● Directive
Give back every record exactly, images excluded.

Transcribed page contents
::::

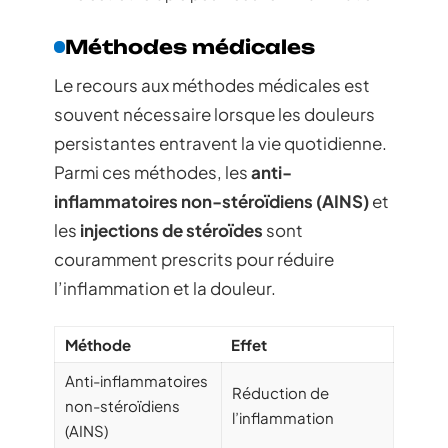
Méthodes médicales
Le recours aux méthodes médicales est
souvent nécessaire lorsque les douleurs
persistantes entravent la vie quotidienne.
Parmi ces méthodes, les
anti-
inflammatoires non-stéroïdiens (AINS)
et
les
injections de stéroïdes
sont
couramment prescrits pour réduire
l’inflammation et la douleur.
Méthode
Effet
Anti-inflammatoires
Réduction de
non-stéroïdiens
l’inflammation
(AINS)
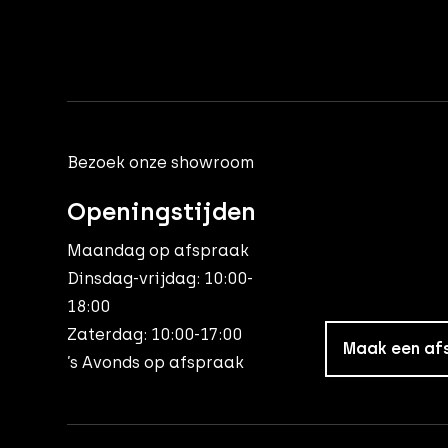
Bezoek onze showroom
Openingstijden
Maandag op afspraak
Dinsdag-vrijdag: 10:00-
18:00
Zaterdag: 10:00-17:00
Maak een af
’s Avonds op afspraak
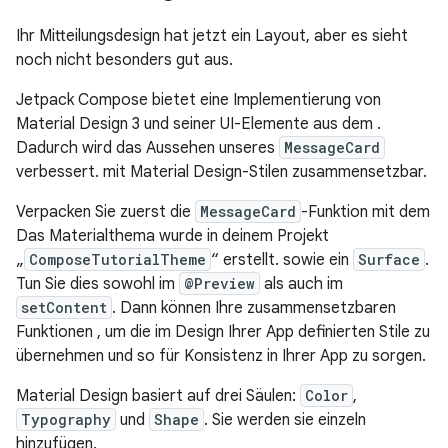
Ihr Mitteilungsdesign hat jetzt ein Layout, aber es sieht
noch nicht besonders gut aus.
Jetpack Compose bietet eine Implementierung von
Material Design 3 und seiner UI-Elemente aus dem .
Dadurch wird das Aussehen unseres
MessageCard
verbessert. mit Material Design-Stilen zusammensetzbar.
Verpacken Sie zuerst die
MessageCard
-Funktion mit dem
Das Materialthema wurde in deinem Projekt
„
ComposeTutorialTheme
“ erstellt. sowie ein
Surface
.
Tun Sie dies sowohl im
@Preview
als auch im
setContent
. Dann können Ihre zusammensetzbaren
Funktionen , um die im Design Ihrer App definierten Stile zu
übernehmen und so für Konsistenz in Ihrer App zu sorgen.
Material Design basiert auf drei Säulen:
Color
,
Typography
und
Shape
. Sie werden sie einzeln
hinzufügen.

::::

● Exercise output
Méthodes médicales
Le recours aux méthodes médicales est
souvent nécessaire lorsque les douleurs
persistantes entravent la vie quotidienne.
Parmi ces méthodes, les
anti-
inflammatoires non-stéroïdiens (AINS)
et
les
injections de stéroïdes
sont
couramment prescrits pour réduire
l’inflammation et la douleur.
Méthode
Effet
Anti-inflammatoires
Réduction de
non-stéroïdiens
l’inflammation
(AINS)
Bezoek onze showroom
Openingstijden
Maandag op afspraak
Dinsdag-vrijdag: 10:00-
18:00
Zaterdag: 10:00-17:00
Maak een af
’s Avonds op afspraak
Ihr Mitteilungsdesign hat jetzt ein Layout, aber es sieht
noch nicht besonders gut aus.
Jetpack Compose bietet eine Implementierung von
Material Design 3 und seiner UI-Elemente aus dem .
Dadurch wird das Aussehen unseres
MessageCard
verbessert. mit Material Design-Stilen zusammensetzbar.
Verpacken Sie zuerst die
MessageCard
-Funktion mit dem
Das Materialthema wurde in deinem Projekt
„
ComposeTutorialTheme
“ erstellt. sowie ein
Surface
.
Tun Sie dies sowohl im
@Preview
als auch im
setContent
. Dann können Ihre zusammensetzbaren
Funktionen , um die im Design Ihrer App definierten Stile zu
übernehmen und so für Konsistenz in Ihrer App zu sorgen.
Material Design basiert auf drei Säulen:
Color
,
Typography
und
Shape
. Sie werden sie einzeln
hinzufügen.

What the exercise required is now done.